Haut les coeurs

Ieri, otto dicembre, sono andata al centro commerciale del capoluogo, in emergenza perché anche stavolta avevo finito le lenti a contatto. Era pieno di persone che ronzavano da tutti gli angoli, in cerca di regali, con famiglie numerose. Le comitive più appariscenti erano gruppi di famiglie amiche provenienti da piccoli paesi, si muovevano in gruppo largo di tutte le età, impermeabili a ciascuna fila, ciascun senso obbligato, sciamavano in tutte le direzioni. Ero in fila al fast food per procacciare il pasto felice (che di felice ha ben poco) richiesto dalla mia bimba, la comitiva si ricongiungeva e riseparava, passava da una cassa all’altra incurante di distanze di sicurezza, di file, di priorità acquisita, si faceva rimbrottare dalle operatrici che cercavano di mantenere un minimo ordine “Signore, deve tenere la fila di quella cassa!” “Scusi sa, ma devo chiedere al mio amico laggiù”. Ho pensato alle volte che, in campagna percorrendo la strada verso la spiaggia, mi facevo sorprendere da un gregge di pecore, moltitudine imprevedibile che sfilava da tutte le parti. L’unico era rimanere fermi e attendere il loro passaggio, evitando di muoversi per non ferire animali, quasi trattenendo il respiro. Ed in testa avevo la canzone di Fauve che martellava, nella scena appena vista nella serie di Zerocalcare, haut les coeurs haut les coeurs haut les coeurs.

Coraggio.

Qualsiasi cosa arrivi, si sta fermi e si attende il passaggio.

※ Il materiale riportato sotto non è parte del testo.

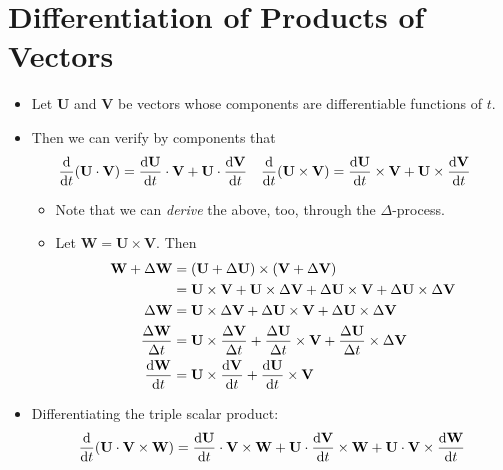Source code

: \documentclass[../main.tex]{subfiles}
\begin{document}
\section{Differentiation of Products of Vectors}
\begin{itemize}
    \item Let $\textbf{U}$ and $\textbf{V}$ be vectors whose components are differentiable functions of $t$.
    \item Then we can verify by components that
    \begin{align*}
        \dv{t}(\textbf{U}\cdot\textbf{V}) &= \dv{\textbf{U}}{t}\cdot\textbf{V}+\textbf{U}\cdot\dv{\textbf{V}}{t}&
            \dv{t}(\textbf{U}\times\textbf{V}) &= \dv{\textbf{U}}{t}\times\textbf{V}+\textbf{U}\times\dv{\textbf{V}}{t}
    \end{align*}
    \begin{itemize}
        \item Note that we can \emph{derive} the above, too, through the $\Delta$-process.
        \item Let $\textbf{W}=\textbf{U}\times\textbf{V}$. Then
        \begin{align*}
            \textbf{W}+\Delta\textbf{W} &= (\textbf{U}+\Delta\textbf{U})\times(\textbf{V}+\Delta\textbf{V})\\
            &= \textbf{U}\times\textbf{V}+\textbf{U}\times\Delta\textbf{V}+\Delta\textbf{U}\times\textbf{V}+\Delta\textbf{U}\times\Delta\textbf{V}\\
            \Delta\textbf{W} &= \textbf{U}\times\Delta\textbf{V}+\Delta\textbf{U}\times\textbf{V}+\Delta\textbf{U}\times\Delta\textbf{V}\\
            \frac{\Delta\textbf{W}}{\Delta t} &= \textbf{U}\times\frac{\Delta\textbf{V}}{\Delta t}+\frac{\Delta\textbf{U}}{\Delta t}\times\textbf{V}+\frac{\Delta\textbf{U}}{\Delta t}\times\Delta\textbf{V}\\
            \dv{\textbf{W}}{t} &= \textbf{U}\times\dv{\textbf{V}}{t}+\dv{\textbf{U}}{t}\times\textbf{V}
        \end{align*}
    \end{itemize}
    \item Differentiating the triple scalar product:
    \begin{equation*}
        \dv{t}(\textbf{U}\cdot\textbf{V}\times\textbf{W}) = \dv{\textbf{U}}{t}\cdot\textbf{V}\times\textbf{W}+\textbf{U}\cdot\dv{\textbf{V}}{t}\times\textbf{W}+\textbf{U}\cdot\textbf{V}\times\dv{\textbf{W}}{t}
    \end{equation*}

\end{itemize}
\end{document}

2 pensieri su “Haut les coeurs

  1. Fortissima la canzone!!! 😀 in effetti la gente non ragiona più: il caro vecchio “buon senso”, il vecchio “rispetto” per gli altri… sembrano ormai desueti ai più ed in pandemia ignorati totalmente, mentre avremmo bisogno che li si usasse ancora con maggior accuratezza e più frequentemente… Inutile… hai perfettamente ragione: bisogna fermarsi e lasciarli passare, aspettare che l’onda svanisca, si disperda lontano da noi… in bocca al lupo e buona vita mia cara ♥

    1. Bella davvero, Renata! Sì, ormai non credo valga più la pena di brontolare, l’unico modo che ho trovato è lasciar passare l’onda di piena. Tanto nessuno mi ascolterebbe. Buona vita a te, cara Renata!